Off to city center today. I'll post some pictures in this thread later.
U.S. Air Force sport bike instructor (initial cadre), 2007-2009

I'm an American living & working in Hungary

FJ Flyer

Hope to get Poland someday to visit the towns where my grandparents were from.

I've been to the Holocaust Museum in DC a couple times, and that itself was emotionally draining.  Can't imagine what a camp would be like.
Chris P.
'16 FJR1300ES
'87 FJ1200
'76 DT250

Wear your gear.


jwh

i thought krakow was a really nice place, thought they rushed you through auschwitz a bit quickly, but the salt mines are excellent and well worth a visit, took a trabbie round nova huta which was good as well. will definitley go back some time.

Lotsokids

Well, there are 2 Auschwitz camps. Auschwitz I was the original, then they built Auschwitz II that held a MASSIVE amount of people with 2 gas chambers and crematoriums exterminating 1.5 million people just at that one location. That's hard to comprehend. It's sobering to walk down the same path that thousands of people walked to their death. It's hard to describe the size of Auschwitz II. It seems like barracks as far as you can see.

Here a few pictures from today.

Auschwitz I



"Wall of Death" where they executed prisoners by firing squad. You can still see the bullet holes.



Auschwitz II



Entrance


Rail's end inside the camp (very close to the gas chambers and crematoriums)


This is the entrance to the gas chamber. There is a wooded area on the left where I remember seeing old pictures of that spot where people undressed preparing to go into the gas chamber. That's a creepy feeling standing in the same spot.


Rail car sitting in the spot where they made their "selection" of who would work and who would die.







U.S. Air Force sport bike instructor (initial cadre), 2007-2009

I'm an American living & working in Hungary

FJ Flyer

Chris P.
'16 FJR1300ES
'87 FJ1200
'76 DT250

Wear your gear.


1tinindian

Sickening subject, but one that needs to be told.
Awesome pictures.
I never realized so much of the structures were still standing.
Truly mind-boggling.

Leon
"I want to be free to ride my machine without being hassled by the "man"!
91 FJ1200

Shaun

And with these structures still standing, history written and pictures like this can you believe that in this day and age there are some people that still deny that it ever happened. This is why the people of our great countries stand in uniform, so that this kind of thing never happens again and if it is tried the proper corrective action will be taken.

Shaun

terryk

You can still find remnants of many others if just the names driving across Europe.

Drive through Germany and there are still signs and towns that strike terror. Buchenwald (by Weimar), Dachau (by Muncih). Oh, those are the train track that transported the doomed, still there. Still used to transport.
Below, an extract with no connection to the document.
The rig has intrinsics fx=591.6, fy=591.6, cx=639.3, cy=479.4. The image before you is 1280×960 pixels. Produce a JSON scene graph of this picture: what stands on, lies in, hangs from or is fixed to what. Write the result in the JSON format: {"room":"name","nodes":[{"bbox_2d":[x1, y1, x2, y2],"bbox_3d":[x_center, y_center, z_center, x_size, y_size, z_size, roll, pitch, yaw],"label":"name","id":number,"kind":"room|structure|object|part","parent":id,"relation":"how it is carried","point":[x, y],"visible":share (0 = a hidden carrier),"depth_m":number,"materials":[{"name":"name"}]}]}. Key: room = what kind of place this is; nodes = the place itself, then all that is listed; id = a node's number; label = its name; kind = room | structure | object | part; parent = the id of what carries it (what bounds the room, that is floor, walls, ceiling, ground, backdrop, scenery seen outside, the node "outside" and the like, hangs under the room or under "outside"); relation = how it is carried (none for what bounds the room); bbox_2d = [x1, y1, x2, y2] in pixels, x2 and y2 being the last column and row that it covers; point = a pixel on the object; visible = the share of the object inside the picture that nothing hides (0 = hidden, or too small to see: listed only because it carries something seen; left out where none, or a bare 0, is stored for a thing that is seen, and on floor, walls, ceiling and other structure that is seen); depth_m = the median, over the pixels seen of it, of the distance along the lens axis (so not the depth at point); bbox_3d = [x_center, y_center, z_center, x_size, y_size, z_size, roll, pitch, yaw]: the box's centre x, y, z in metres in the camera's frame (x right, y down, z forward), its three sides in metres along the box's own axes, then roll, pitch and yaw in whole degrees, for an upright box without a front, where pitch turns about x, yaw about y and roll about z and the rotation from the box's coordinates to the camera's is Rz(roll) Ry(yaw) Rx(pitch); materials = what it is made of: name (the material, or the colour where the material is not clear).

Hang in Nuremberg and bring a book showing Hitlers rallies, buildings are still there and you can quickly see where the action took place.
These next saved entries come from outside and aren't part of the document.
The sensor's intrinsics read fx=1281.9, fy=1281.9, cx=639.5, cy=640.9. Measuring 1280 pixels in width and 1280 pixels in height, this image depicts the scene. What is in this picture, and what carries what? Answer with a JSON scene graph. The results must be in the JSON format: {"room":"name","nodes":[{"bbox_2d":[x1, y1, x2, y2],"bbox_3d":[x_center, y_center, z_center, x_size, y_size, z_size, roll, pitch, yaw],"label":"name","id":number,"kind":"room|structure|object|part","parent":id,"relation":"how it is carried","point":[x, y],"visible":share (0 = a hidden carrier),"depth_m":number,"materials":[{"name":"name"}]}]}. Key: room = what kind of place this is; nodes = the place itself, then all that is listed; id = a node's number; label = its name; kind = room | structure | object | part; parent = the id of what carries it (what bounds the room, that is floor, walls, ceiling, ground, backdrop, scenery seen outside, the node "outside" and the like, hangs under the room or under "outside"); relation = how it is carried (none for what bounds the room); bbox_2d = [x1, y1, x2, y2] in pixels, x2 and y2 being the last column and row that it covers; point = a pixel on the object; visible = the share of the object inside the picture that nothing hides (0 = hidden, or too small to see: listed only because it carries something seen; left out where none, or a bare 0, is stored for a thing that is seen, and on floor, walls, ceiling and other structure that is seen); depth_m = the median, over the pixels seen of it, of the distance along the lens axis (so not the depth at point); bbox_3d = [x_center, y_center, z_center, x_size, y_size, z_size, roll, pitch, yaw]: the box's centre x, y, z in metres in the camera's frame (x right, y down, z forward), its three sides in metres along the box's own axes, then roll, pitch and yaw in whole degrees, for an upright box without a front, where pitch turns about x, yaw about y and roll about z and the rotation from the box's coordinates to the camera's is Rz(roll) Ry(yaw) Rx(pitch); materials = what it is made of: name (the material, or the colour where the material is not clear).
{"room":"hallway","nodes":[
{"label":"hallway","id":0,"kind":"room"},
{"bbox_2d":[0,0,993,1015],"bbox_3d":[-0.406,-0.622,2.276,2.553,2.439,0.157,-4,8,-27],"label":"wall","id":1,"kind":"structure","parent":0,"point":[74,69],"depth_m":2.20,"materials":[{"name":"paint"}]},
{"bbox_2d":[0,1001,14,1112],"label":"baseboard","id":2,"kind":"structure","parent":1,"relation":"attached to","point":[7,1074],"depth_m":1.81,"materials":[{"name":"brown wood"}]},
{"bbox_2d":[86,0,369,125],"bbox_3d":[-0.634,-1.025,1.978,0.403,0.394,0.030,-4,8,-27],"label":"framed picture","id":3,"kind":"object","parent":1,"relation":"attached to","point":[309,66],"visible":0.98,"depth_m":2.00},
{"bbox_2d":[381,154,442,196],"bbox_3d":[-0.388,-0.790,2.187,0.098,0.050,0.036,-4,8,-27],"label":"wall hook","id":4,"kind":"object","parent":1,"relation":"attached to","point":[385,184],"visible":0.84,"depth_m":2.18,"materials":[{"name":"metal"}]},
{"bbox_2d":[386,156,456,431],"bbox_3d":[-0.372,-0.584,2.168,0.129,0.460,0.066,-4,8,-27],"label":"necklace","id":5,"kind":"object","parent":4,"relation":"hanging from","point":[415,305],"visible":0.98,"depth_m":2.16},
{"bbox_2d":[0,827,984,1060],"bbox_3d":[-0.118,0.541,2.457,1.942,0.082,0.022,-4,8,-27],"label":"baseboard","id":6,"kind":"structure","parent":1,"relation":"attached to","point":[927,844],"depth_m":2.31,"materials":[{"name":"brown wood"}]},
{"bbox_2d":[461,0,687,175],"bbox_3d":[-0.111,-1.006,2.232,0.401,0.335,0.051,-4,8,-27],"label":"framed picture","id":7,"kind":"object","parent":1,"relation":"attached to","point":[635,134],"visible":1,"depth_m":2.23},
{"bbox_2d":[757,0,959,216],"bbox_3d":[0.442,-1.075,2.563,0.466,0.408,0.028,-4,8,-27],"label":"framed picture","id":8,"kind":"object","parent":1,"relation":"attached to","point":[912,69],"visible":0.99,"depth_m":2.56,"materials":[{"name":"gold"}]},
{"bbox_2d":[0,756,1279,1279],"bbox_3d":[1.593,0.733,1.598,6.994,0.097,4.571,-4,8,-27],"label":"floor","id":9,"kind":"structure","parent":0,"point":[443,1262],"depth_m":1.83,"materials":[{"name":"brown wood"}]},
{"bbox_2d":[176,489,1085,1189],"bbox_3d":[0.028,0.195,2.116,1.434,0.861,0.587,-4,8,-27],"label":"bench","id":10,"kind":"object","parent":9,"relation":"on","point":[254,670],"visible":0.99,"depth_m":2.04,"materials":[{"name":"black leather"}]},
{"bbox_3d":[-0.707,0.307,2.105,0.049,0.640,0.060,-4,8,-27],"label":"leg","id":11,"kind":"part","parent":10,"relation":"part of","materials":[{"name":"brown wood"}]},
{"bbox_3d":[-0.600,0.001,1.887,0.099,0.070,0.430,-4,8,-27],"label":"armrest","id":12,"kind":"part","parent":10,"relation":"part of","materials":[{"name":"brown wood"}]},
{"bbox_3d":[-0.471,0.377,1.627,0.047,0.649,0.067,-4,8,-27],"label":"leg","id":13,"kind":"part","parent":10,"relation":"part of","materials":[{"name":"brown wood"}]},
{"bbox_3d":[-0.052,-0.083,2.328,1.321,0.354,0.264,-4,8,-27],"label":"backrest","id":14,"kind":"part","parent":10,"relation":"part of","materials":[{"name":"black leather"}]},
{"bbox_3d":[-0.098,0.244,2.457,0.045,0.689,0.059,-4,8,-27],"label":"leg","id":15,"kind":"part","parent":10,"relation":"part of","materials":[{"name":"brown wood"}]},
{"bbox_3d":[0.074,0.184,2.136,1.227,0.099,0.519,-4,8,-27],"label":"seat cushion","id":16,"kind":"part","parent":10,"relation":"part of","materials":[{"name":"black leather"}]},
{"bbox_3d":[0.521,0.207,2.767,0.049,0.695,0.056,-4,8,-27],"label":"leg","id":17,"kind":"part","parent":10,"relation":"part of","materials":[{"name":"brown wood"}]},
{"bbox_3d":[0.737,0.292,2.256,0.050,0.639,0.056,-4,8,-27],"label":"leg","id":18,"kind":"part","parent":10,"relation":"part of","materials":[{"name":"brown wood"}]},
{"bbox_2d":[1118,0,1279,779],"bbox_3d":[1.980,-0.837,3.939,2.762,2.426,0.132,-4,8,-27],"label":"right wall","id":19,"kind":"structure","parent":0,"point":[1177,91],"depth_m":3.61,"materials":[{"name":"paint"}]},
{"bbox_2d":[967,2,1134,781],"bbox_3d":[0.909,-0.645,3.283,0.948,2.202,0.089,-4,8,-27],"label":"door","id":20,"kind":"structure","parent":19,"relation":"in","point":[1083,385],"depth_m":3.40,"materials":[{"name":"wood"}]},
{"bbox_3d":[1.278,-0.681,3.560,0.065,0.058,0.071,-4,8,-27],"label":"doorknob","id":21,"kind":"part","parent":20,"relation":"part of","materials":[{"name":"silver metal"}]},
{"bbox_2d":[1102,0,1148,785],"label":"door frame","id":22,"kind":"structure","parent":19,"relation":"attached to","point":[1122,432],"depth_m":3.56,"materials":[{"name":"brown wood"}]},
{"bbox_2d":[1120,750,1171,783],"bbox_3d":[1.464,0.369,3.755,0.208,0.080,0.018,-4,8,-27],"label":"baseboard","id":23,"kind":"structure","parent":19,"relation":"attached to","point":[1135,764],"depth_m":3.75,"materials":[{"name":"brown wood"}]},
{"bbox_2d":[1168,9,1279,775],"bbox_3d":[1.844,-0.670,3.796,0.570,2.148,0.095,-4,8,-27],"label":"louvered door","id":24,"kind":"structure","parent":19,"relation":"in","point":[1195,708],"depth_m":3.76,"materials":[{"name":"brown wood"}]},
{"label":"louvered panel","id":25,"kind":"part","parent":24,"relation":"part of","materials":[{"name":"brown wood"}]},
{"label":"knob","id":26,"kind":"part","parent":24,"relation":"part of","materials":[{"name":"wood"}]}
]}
Hitler addressed the citizens of Austria after the union of Aystria and Germany from Vienna standing on the Habsburg palace balcony, still there and I think (memory) 50,000 people came out to hear Hitler speak). I stood where the crowds listened to Hitler and gave him a finger even though he was long gone.

But to be fair appalling human history is elsewhere. I was lucky enough to find the dungeons in the bazzar where the slaves were held in Tunis before being sold and shipped. I found where they held the actual auctions, all still there.

Bill_Rockoff

What excellent photos.  Thanks for posting and sharing. 

My next-door neighbors growing up were from Hungary/Yugoslavia, three generations - the couple was about 10 years younger than my parents, their kids were a few years younger than my siblings, and the grandfather living with them had numbers tattooed on his wrist.

My immediate family was all here in the US by then (my grandfather came from Ukraine, I believe, when he was 9) but it's still a story I feel compelled to pass on to my son, lest he forget (half of) his roots.